Il est aisé d’imaginer croiser des beatniks ou des hippies dans les locaux de la direction à Barcelone. Le « Flower Power » étant dans l’inconscient des consommateurs comme le cœur de la marque. Pourtant il n’en est rien. Au siège de la marque, grand building de verre de 14000m², vous croiserez des hommes et femmes en costumes tailleurs sombres. Le gris, le noir ou le marron sont bien plus présent que l’explosion de couleur sur laquelle la marque s’est fabriquée son image. Les objectifs sont sérieux et réfléchis.
A contrario, les vitrines attirent, les plafonds proposent des sous-vêtements, des grands écrans font défiler les mannequins. La marque veut « toucher les sens ». Par ailleurs, tout évènement est source de « coup marketing ». A la manière de Virgin et Branson, tout est excuse à s’amuser, ancrer son image « friendly » et créer l’évènement. Entre la « Seminaked party » qui récompense les 100 premiers clients qui arrivent en sous-vêtements à l’ouverture des soldes repartant vêtus en Desigual (c’était le cas en 2012 à Lyon et en 2013 à Paris pour les soldes d’hiver) ; ou le « Kiss tour » ou comment gagner un tee-shirt en s’embrassant, ou encore des cordes à linge garnies de vêtements de la griffe en « libre service » pour une inauguration de boutique ; les évènements Desigual sont des succès rassemblant des milliers de personnes. Leur slogan interne : « fun et profit ». Le marketing est clivant certainement, provoquant assurément, mais efficace diablement. « Desigual, no es lo mismo » ; Desigual, ce n’est pas pareil. Différenciant de par ses créations et l’assumant de par ses campagnes marketing, Desigual doit être reconnaissable d’entre tous. Les phrases, parfois ravageuses, ne viennent que confirmer cette option prise et réussie ; « tu ne rentreras pas seule », « tu décides », « fais-le le matin ». Le but ultime : « placer un article de la marque dans chaque armoire » martèle Manel Jadraque, le nouveau Directeur depuis 2013.

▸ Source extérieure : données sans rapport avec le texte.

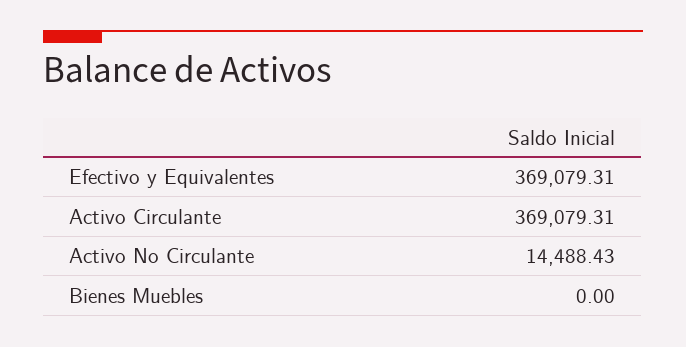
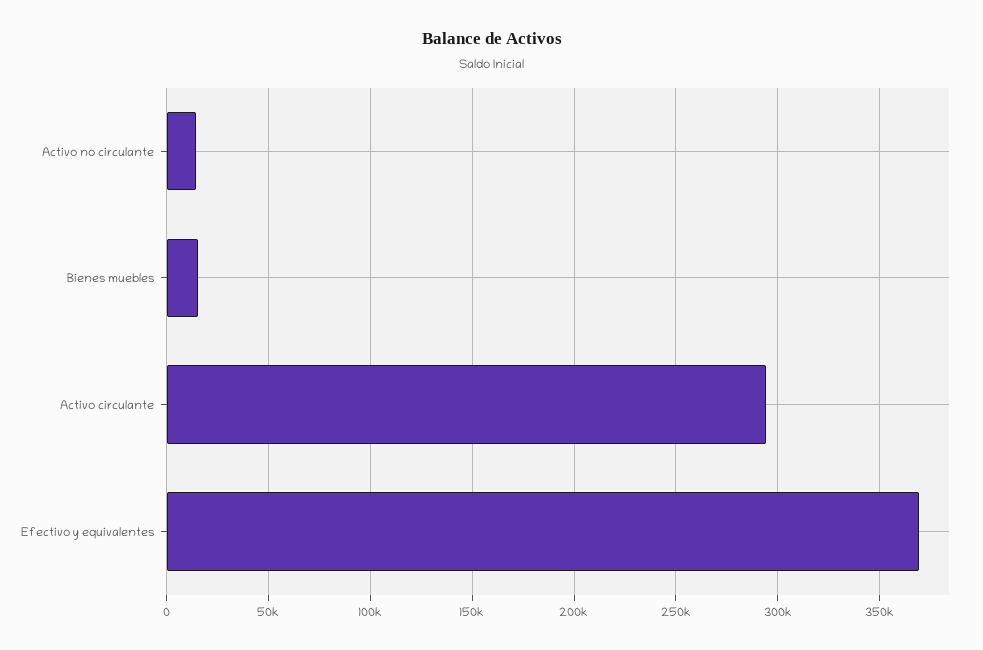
Activo Circulante: 369079.31 -> 295000
Bienes Muebles: 0 -> 15000

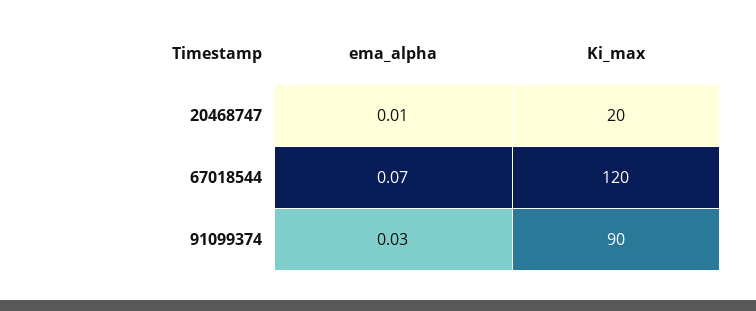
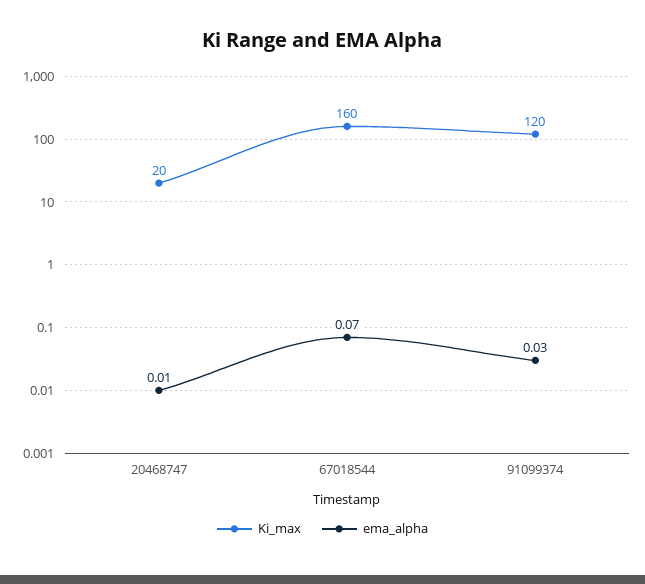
Ki_max, 67018544: 120 -> 160
Ki_max, 91099374: 90 -> 120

Une phrase d’inspiration de Meyer est toujours la base de chaque collection, d’environ 1000 pièces. Mais Desigual ne s’arrête plus à ses créations propres. A chaque saison, les 120 designers de la marque dessinent donc 1000 pièces, mais laissent aussi la place à Christian Lacroix qui signe une collection de quelques pièces depuis 2011, « Desigual by Lacroix ». La collaboration ponctuelle en 2012 avec le Cirque du Soleil pour une collection bercée par le rêve et la magie a été une réussite. Desigual va décidément à contre-courant, ignorant tendances et dictas.
La marque catalane impose aujourd’hui ses propres dictas, sa vision colorée, en contre-pied total du reste du monde. Comme le faisait Thomas Mayer près de sa cabine téléphonique finalement, mais à bien plus grande échelle.